Einer der Polizisten tippte - vom Mut plötzlich entflammten Forschergeistes getrieben - mit seinem Schlagstock an das Objekt.
Zunächst geschah überhaupt nichts. Doch dann hörten sie es: ein leises Knistern erst, vermischt mit trockenem Rascheln. Dann ein lauteres Knacken und ein Ruck, der das "Ding" ein wenig in Vorlage kippen ließ.

Alle sprangen erschrocken zurück. Der Feuerwehrmann und der Hausbesorger gerieten dabei ins Straucheln und landeten rücklings zwischen tausenden Buchfächern, die dieses mit einer Geräuschlawine raschelnden, knisternden Papiers quittierten. Das laute Ritschratschen und Reißen hunderter, wenn nicht tausender Seiten, an denen sie im Fallen nach Halt suchten, schmerzte in den Ohren und klang dermaßen unirdisch, dass alle von Panik erfasst wurden.

Doch am unirdischsten von all dem war der nicht enden wollende Schrei der Nachbarin angesichts der Kreatur, die nun aus dem Riss in der Hülle drängte, zu Boden glitt und sich dort schlängelte und wand.

Sie schlüssig zu beschreiben, war keiner der im Anschluss daran in die geschlossene Abteilung verbrachten Augenzeugen in der Lage.
Den Protokollen zufolge musste in der Wohnung ein Halluzinogen unbekannter Herkunft und Zusammensetzung freigesetzt worden sein. Dieses musste auch dazu geführt haben, dass einer der Polizeibeamten in geister Verwirrtheit versucht hatte, mit einer entzündeten Kerze - wie er später angab - ein Möbelstück, vermutlich einen "verdächtigen Sekretär", zu inspizieren, der dabei in Brand geraten war.
Das Objekt 6, Ressergasse 57 war infolgedessen komplett ausgebrannt. Brandexperten konnten sich in keinster Weise die Geschwindigkeit erklären, mit der der Brand um sich gegriffen hatte. Der Fall würde für immer ein Rätsel bleiben und fand später sogar Eingang in Fachliteratur zum Bereich unerklärter Brandphänomene.

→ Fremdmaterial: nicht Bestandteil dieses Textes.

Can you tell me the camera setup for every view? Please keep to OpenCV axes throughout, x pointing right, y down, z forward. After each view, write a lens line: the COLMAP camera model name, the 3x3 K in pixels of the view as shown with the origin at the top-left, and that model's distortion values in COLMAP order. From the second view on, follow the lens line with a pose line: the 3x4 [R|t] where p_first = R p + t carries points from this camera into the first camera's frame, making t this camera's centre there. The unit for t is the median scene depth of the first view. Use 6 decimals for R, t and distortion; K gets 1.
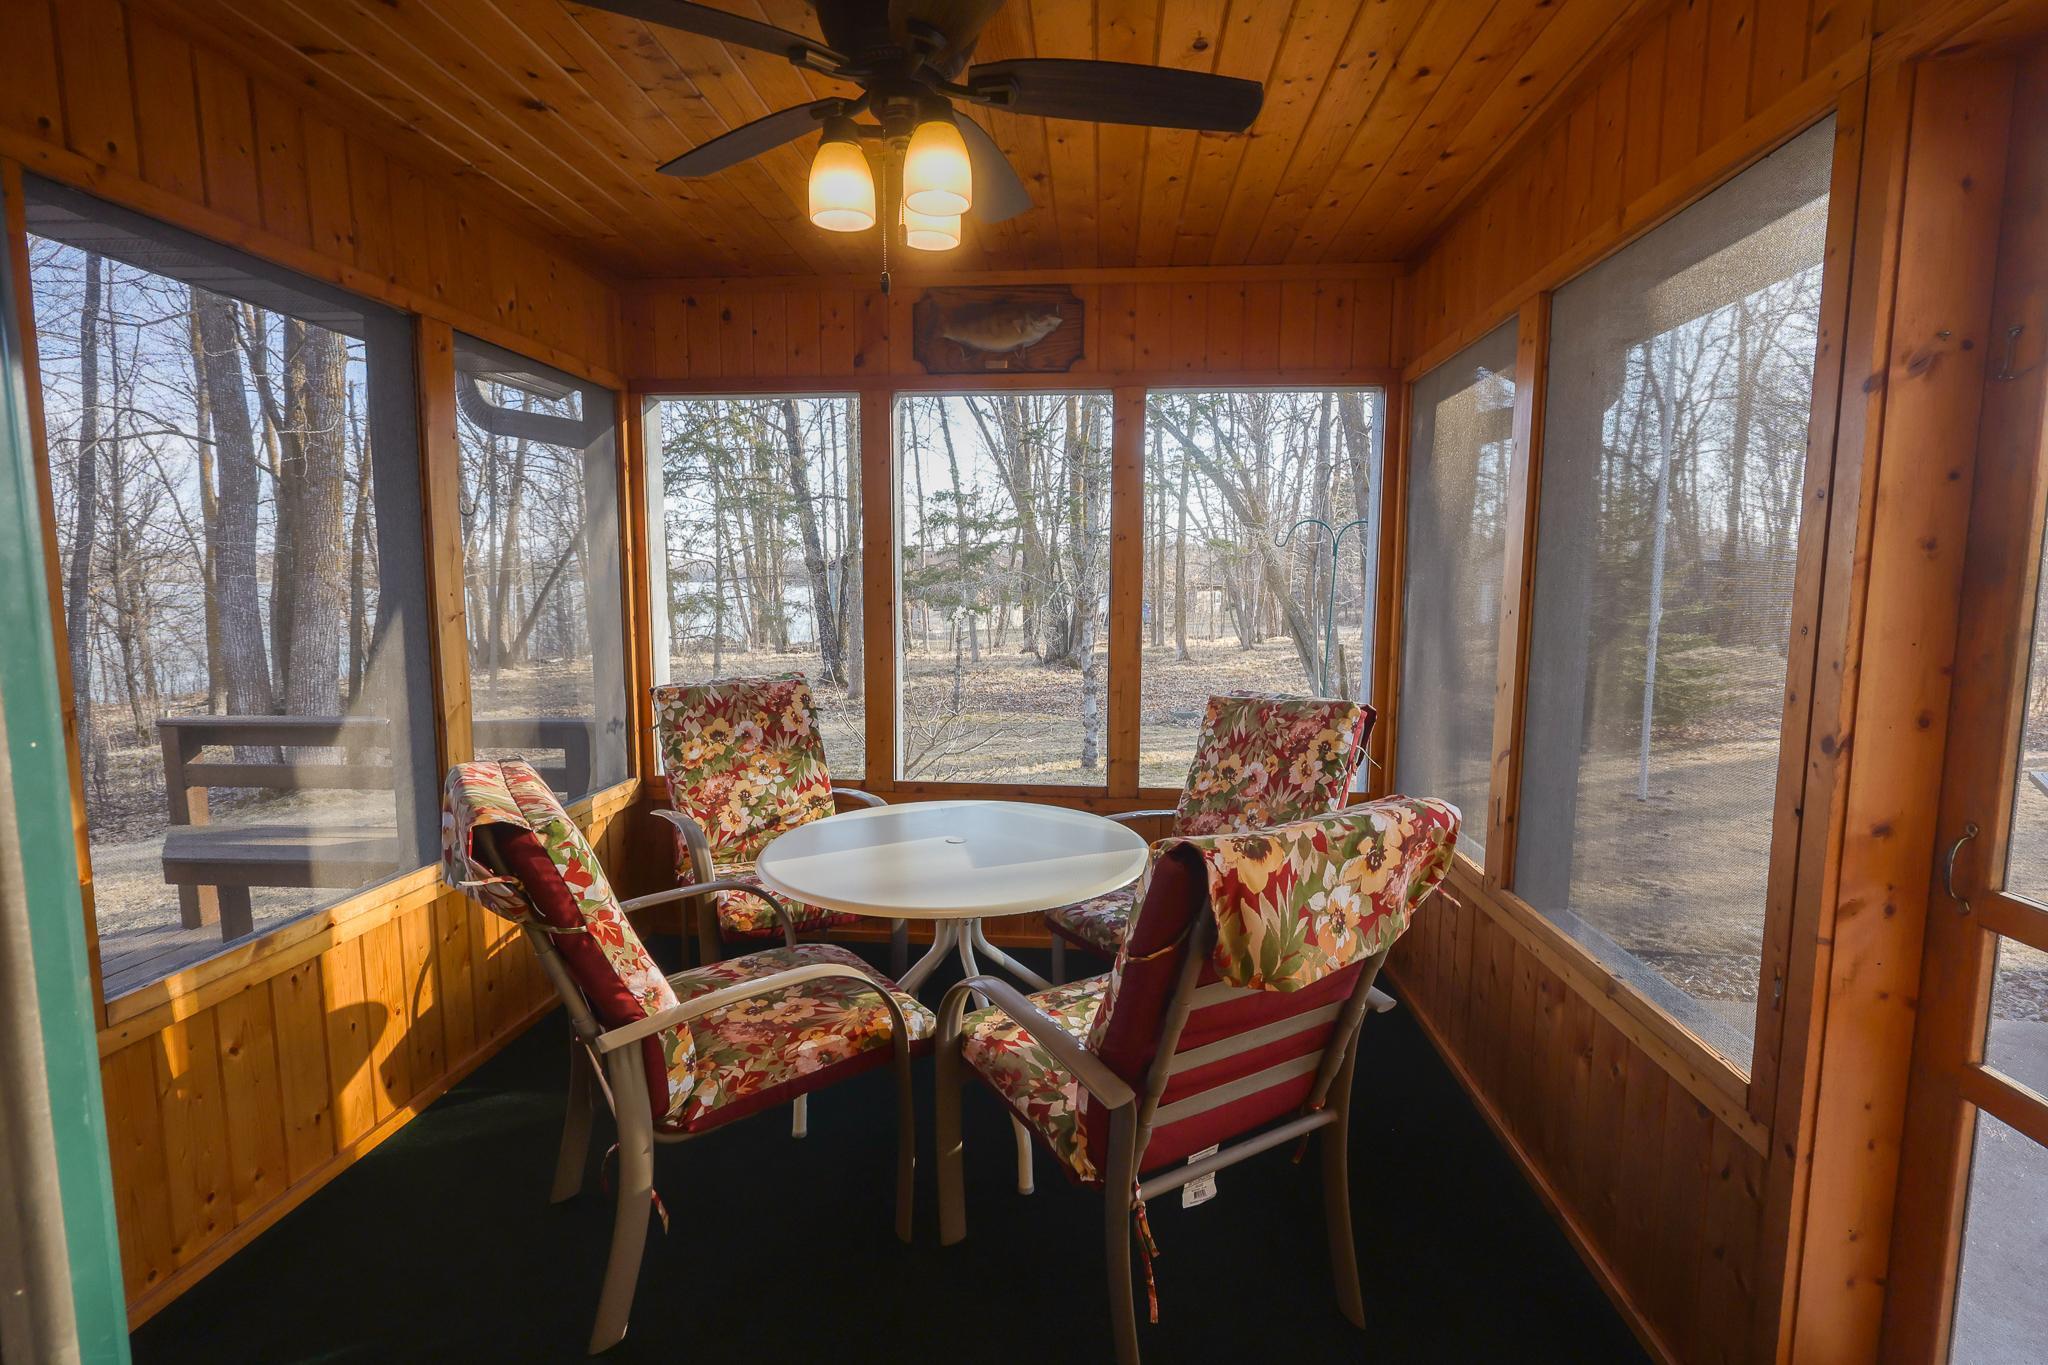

Unerklärlich blieb den Ärzten der psychiatrischen Abteilung vor Ort auch, weshalb alle fünf Patienten unablässig und fast zwanghaft wiederholten, der Mieter der Wohnung müsse ein echter Lesefanatiker und Bücherwurm gewesen sein. Der wahre Anlass für die Panik und das tiefsitzende Trauma allerdings war ihnen auch unter Einsatz von Regressionshypnose nicht zu entlocken.

Man legte den Fall - als klar wurde, dass man hier nicht weiterkommen würde - schließlich zu den Akten.